Exercise: Reproduce every one of the rows below word for word, with no changes.

--- START Material for the task ---

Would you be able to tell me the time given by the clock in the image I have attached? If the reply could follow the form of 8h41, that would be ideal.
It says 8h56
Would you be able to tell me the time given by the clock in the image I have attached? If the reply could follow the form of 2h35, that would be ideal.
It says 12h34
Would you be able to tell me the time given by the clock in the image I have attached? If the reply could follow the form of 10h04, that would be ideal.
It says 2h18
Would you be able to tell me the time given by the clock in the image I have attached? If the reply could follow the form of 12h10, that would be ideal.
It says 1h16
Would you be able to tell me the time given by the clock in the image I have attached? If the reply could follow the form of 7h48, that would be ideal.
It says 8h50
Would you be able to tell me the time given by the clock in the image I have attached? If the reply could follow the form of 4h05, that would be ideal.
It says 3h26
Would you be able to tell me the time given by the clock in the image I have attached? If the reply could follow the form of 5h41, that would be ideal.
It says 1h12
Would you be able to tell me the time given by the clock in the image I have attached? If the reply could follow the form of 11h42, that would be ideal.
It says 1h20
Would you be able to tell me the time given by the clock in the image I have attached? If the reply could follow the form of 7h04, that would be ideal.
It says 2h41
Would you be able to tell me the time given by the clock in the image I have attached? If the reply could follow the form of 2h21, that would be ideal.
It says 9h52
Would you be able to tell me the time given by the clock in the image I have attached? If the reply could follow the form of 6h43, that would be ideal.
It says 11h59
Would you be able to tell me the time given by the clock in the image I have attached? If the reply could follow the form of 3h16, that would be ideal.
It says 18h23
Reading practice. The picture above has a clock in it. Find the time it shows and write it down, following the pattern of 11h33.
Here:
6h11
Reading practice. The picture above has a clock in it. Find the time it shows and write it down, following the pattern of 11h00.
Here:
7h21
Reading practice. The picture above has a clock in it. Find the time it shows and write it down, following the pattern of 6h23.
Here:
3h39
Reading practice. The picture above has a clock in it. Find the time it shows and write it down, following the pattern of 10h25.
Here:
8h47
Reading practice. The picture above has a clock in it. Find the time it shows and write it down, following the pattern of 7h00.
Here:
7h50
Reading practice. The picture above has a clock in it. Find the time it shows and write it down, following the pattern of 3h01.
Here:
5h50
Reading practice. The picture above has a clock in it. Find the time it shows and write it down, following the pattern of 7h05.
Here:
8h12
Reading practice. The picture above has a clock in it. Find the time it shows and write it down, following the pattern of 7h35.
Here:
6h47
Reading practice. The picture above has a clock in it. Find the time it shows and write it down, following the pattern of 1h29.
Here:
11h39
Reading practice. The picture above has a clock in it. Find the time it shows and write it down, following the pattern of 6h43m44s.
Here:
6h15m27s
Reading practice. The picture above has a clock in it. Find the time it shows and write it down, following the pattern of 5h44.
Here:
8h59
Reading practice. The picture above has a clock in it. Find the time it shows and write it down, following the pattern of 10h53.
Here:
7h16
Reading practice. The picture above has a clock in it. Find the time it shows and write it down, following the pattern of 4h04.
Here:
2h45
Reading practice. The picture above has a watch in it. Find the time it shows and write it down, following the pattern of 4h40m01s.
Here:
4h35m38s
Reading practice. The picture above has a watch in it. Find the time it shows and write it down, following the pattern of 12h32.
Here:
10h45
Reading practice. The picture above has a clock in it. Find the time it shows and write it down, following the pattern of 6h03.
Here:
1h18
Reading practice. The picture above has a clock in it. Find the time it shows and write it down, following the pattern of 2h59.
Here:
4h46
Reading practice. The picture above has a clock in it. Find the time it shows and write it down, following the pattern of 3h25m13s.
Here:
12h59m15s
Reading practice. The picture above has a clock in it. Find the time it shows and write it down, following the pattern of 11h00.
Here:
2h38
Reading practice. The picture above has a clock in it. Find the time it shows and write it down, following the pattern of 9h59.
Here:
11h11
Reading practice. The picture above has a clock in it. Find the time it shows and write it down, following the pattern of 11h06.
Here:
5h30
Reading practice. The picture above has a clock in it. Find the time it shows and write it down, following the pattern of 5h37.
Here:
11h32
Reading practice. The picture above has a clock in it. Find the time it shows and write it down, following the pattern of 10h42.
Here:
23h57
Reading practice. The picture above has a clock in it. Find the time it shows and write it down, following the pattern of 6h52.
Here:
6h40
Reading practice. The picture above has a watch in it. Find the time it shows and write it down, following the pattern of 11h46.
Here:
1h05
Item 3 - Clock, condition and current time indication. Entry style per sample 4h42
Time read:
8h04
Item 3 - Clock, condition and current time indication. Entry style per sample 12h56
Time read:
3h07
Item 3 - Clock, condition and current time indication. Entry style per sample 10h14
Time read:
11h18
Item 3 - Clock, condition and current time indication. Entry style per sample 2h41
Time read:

--- END Material for the task ---

Solved exercise:
Would you be able to tell me the time given by the clock in the image I have attached? If the reply could follow the form of 8h41, that would be ideal.
It says 8h56
Would you be able to tell me the time given by the clock in the image I have attached? If the reply could follow the form of 2h35, that would be ideal.
It says 12h34
Would you be able to tell me the time given by the clock in the image I have attached? If the reply could follow the form of 10h04, that would be ideal.
It says 2h18
Would you be able to tell me the time given by the clock in the image I have attached? If the reply could follow the form of 12h10, that would be ideal.
It says 1h16
Would you be able to tell me the time given by the clock in the image I have attached? If the reply could follow the form of 7h48, that would be ideal.
It says 8h50
Would you be able to tell me the time given by the clock in the image I have attached? If the reply could follow the form of 4h05, that would be ideal.
It says 3h26
Would you be able to tell me the time given by the clock in the image I have attached? If the reply could follow the form of 5h41, that would be ideal.
It says 1h12
Would you be able to tell me the time given by the clock in the image I have attached? If the reply could follow the form of 11h42, that would be ideal.
It says 1h20
Would you be able to tell me the time given by the clock in the image I have attached? If the reply could follow the form of 7h04, that would be ideal.
It says 2h41
Would you be able to tell me the time given by the clock in the image I have attached? If the reply could follow the form of 2h21, that would be ideal.
It says 9h52
Would you be able to tell me the time given by the clock in the image I have attached? If the reply could follow the form of 6h43, that would be ideal.
It says 11h59
Would you be able to tell me the time given by the clock in the image I have attached? If the reply could follow the form of 3h16, that would be ideal.
It says 18h23
Reading practice. The picture above has a clock in it. Find the time it shows and write it down, following the pattern of 11h33.
Here:
6h11
Reading practice. The picture above has a clock in it. Find the time it shows and write it down, following the pattern of 11h00.
Here:
7h21
Reading practice. The picture above has a clock in it. Find the time it shows and write it down, following the pattern of 6h23.
Here:
3h39
Reading practice. The picture above has a clock in it. Find the time it shows and write it down, following the pattern of 10h25.
Here:
8h47
Reading practice. The picture above has a clock in it. Find the time it shows and write it down, following the pattern of 7h00.
Here:
7h50
Reading practice. The picture above has a clock in it. Find the time it shows and write it down, following the pattern of 3h01.
Here:
5h50
Reading practice. The picture above has a clock in it. Find the time it shows and write it down, following the pattern of 7h05.
Here:
8h12
Reading practice. The picture above has a clock in it. Find the time it shows and write it down, following the pattern of 7h35.
Here:
6h47
Reading practice. The picture above has a clock in it. Find the time it shows and write it down, following the pattern of 1h29.
Here:
11h39
Reading practice. The picture above has a clock in it. Find the time it shows and write it down, following the pattern of 6h43m44s.
Here:
6h15m27s
Reading practice. The picture above has a clock in it. Find the time it shows and write it down, following the pattern of 5h44.
Here:
8h59
Reading practice. The picture above has a clock in it. Find the time it shows and write it down, following the pattern of 10h53.
Here:
7h16
Reading practice. The picture above has a clock in it. Find the time it shows and write it down, following the pattern of 4h04.
Here:
2h45
Reading practice. The picture above has a watch in it. Find the time it shows and write it down, following the pattern of 4h40m01s.
Here:
4h35m38s
Reading practice. The picture above has a watch in it. Find the time it shows and write it down, following the pattern of 12h32.
Here:
10h45
Reading practice. The picture above has a clock in it. Find the time it shows and write it down, following the pattern of 6h03.
Here:
1h18
Reading practice. The picture above has a clock in it. Find the time it shows and write it down, following the pattern of 2h59.
Here:
4h46
Reading practice. The picture above has a clock in it. Find the time it shows and write it down, following the pattern of 3h25m13s.
Here:
12h59m15s
Reading practice. The picture above has a clock in it. Find the time it shows and write it down, following the pattern of 11h00.
Here:
2h38
Reading practice. The picture above has a clock in it. Find the time it shows and write it down, following the pattern of 9h59.
Here:
11h11
Reading practice. The picture above has a clock in it. Find the time it shows and write it down, following the pattern of 11h06.
Here:
5h30
Reading practice. The picture above has a clock in it. Find the time it shows and write it down, following the pattern of 5h37.
Here:
11h32
Reading practice. The picture above has a clock in it. Find the time it shows and write it down, following the pattern of 10h42.
Here:
23h57
Reading practice. The picture above has a clock in it. Find the time it shows and write it down, following the pattern of 6h52.
Here:
6h40
Reading practice. The picture above has a watch in it. Find the time it shows and write it down, following the pattern of 11h46.
Here:
1h05
Item 3 - Clock, condition and current time indication. Entry style per sample 4h42
Time read:
8h04
Item 3 - Clock, condition and current time indication. Entry style per sample 12h56
Time read:
3h07
Item 3 - Clock, condition and current time indication. Entry style per sample 10h14
Time read:
11h18
Item 3 - Clock, condition and current time indication. Entry style per sample 2h41
Time read:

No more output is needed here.